_Exercise materials:_
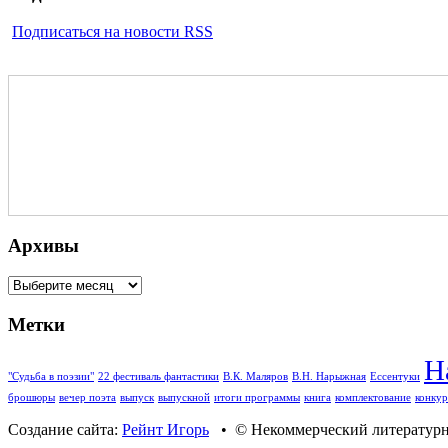
Подписаться на новости RSS
Архивы
Архивы
Метки
Н
"Судьба в поэзии"
22 фестиваль фантастики
В.К. Маляров
В.Н. Нарыжная
Ессентуки
брошюры
вечер поэта
выпуск
выпускной
итоги программы
книга
комплектование
конкур
Создание сайта:
Рейнт Игорь
• © Некоммерческий литературны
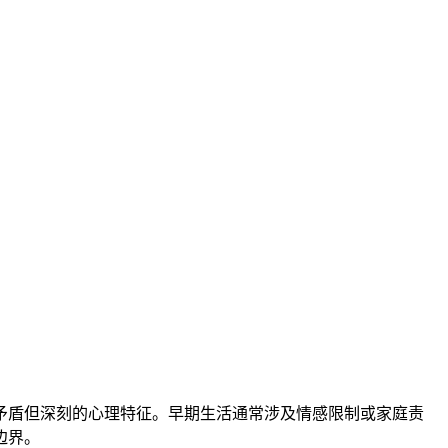
矛盾但深刻的心理特征。早期生活通常涉及情感限制或家庭责
边界。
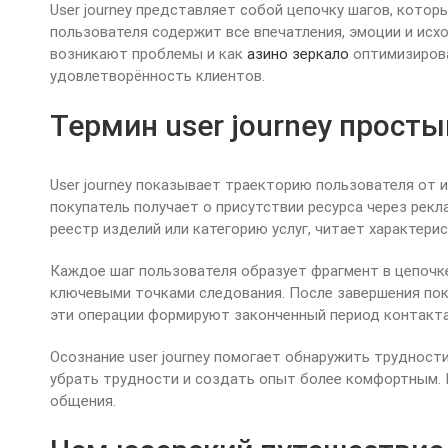
User journey представляет собой цепочку шагов, кото
пользователя содержит все впечатления, эмоции и исх
возникают проблемы и как
азино зеркало
оптимизирова
удовлетворённость клиентов.
Термин user journey прост
User journey показывает траекторию пользователя от 
покупатель получает о присутствии ресурса через рекл
реестр изделий или категорию услуг, читает характери
Каждое шаг пользователя образует фрагмент в цепочке
ключевыми точками следования. После завершения поку
эти операции формируют законченный период контакта
Осознание user journey помогает обнаружить труднос
убрать трудности и создать опыт более комфортным. 
общения.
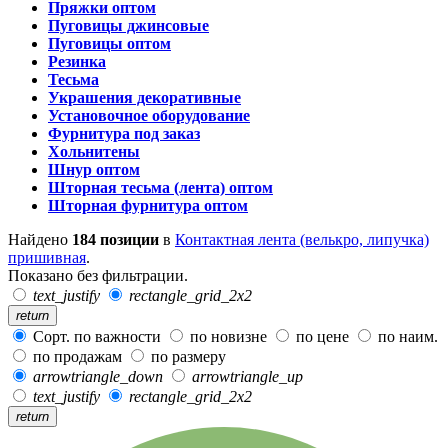
Пряжки оптом
Пуговицы джинсовые
Пуговицы оптом
Резинка
Тесьма
Украшения декоративные
Установочное оборудование
Фурнитура под заказ
Хольнитены
Шнур оптом
Шторная тесьма (лента) оптом
Шторная фурнитура оптом
Найдено
184 позиции
в
Контактная лента (велькро, липучка)
пришивная
.
Показано без фильтрации.
text_justify
rectangle_grid_2x2
return
Сорт. по важности
по новизне
по цене
по наим.
по продажам
по размеру
arrowtriangle_down
arrowtriangle_up
text_justify
rectangle_grid_2x2
return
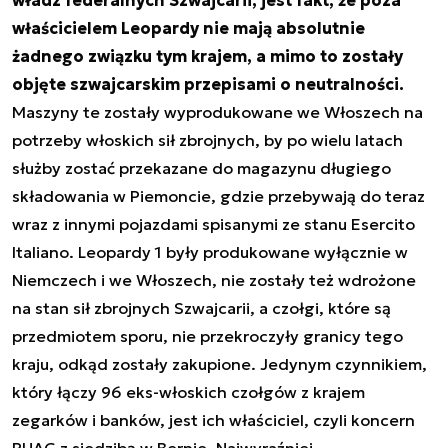
właścicielem Leopardy nie mają absolutnie
żadnego związku tym krajem, a mimo to zostały
objęte szwajcarskim przepisami o neutralności.
Maszyny te zostały wyprodukowane we Włoszech na
potrzeby włoskich sił zbrojnych, by po wielu latach
służby zostać przekazane do magazynu długiego
składowania w Piemoncie, gdzie przebywają do teraz
wraz z innymi pojazdami spisanymi ze stanu Esercito
Italiano. Leopardy 1 były produkowane wyłącznie w
Niemczech i we Włoszech, nie zostały też wdrożone
na stan sił zbrojnych Szwajcarii, a czołgi, które są
przedmiotem sporu, nie przekroczyły granicy tego
kraju, odkąd zostały zakupione. Jedynym czynnikiem,
który łączy 96 eks-włoskich czołgów z krajem
zegarków i banków, jest ich właściciel, czyli koncern
RUAG z siedzibą w Bernie. Najwyraźniej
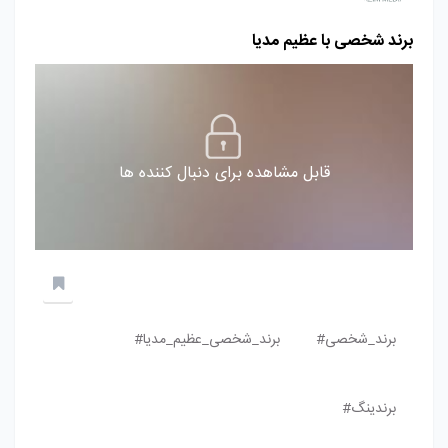
برند شخصی با عظیم مدیا
قابل مشاهده برای دنبال کننده ها
برند_شخصی#
برند_شخصی_عظیم_مدیا#
برندینگ#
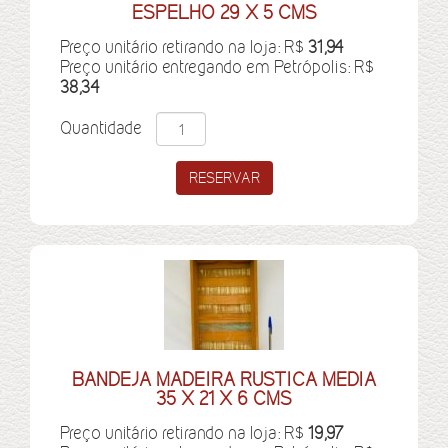
ESPELHO 29 X 5 CMS
Preço unitário retirando na loja: R$
31,94
Preço unitário entregando em Petrópolis: R$
38,34
Quantidade
BANDEJA MADEIRA RUSTICA MEDIA
35 X 21 X 6 CMS
Preço unitário retirando na loja: R$
19,97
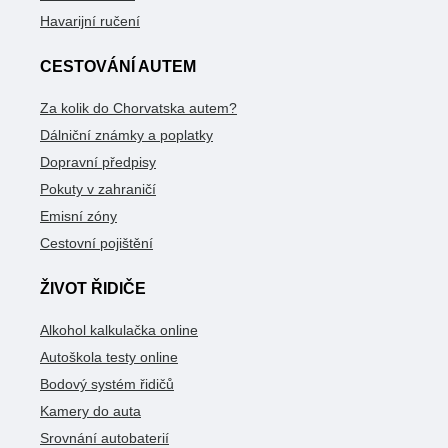
Havarijní ručení
CESTOVÁNÍ AUTEM
Za kolik do Chorvatska autem?
Dálniční známky a poplatky
Dopravní předpisy
Pokuty v zahraničí
Emisní zóny
Cestovní pojištění
ŽIVOT ŘIDIČE
Alkohol kalkulačka online
Autoškola testy online
Bodový systém řidičů
Kamery do auta
Srovnání autobaterií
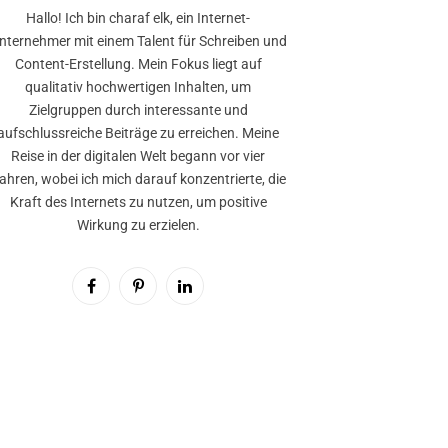
Hallo! Ich bin charaf elk, ein Internet-
nternehmer mit einem Talent für Schreiben und
Content-Erstellung. Mein Fokus liegt auf
qualitativ hochwertigen Inhalten, um
Zielgruppen durch interessante und
aufschlussreiche Beiträge zu erreichen. Meine
Reise in der digitalen Welt begann vor vier
ahren, wobei ich mich darauf konzentrierte, die
Kraft des Internets zu nutzen, um positive
Wirkung zu erzielen.
Facebook
Pinterest
LinkedIn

_How to complete this task:_ Give back one number only: the count of lines in the entries that hold the string "krajem".

_Response:_ 2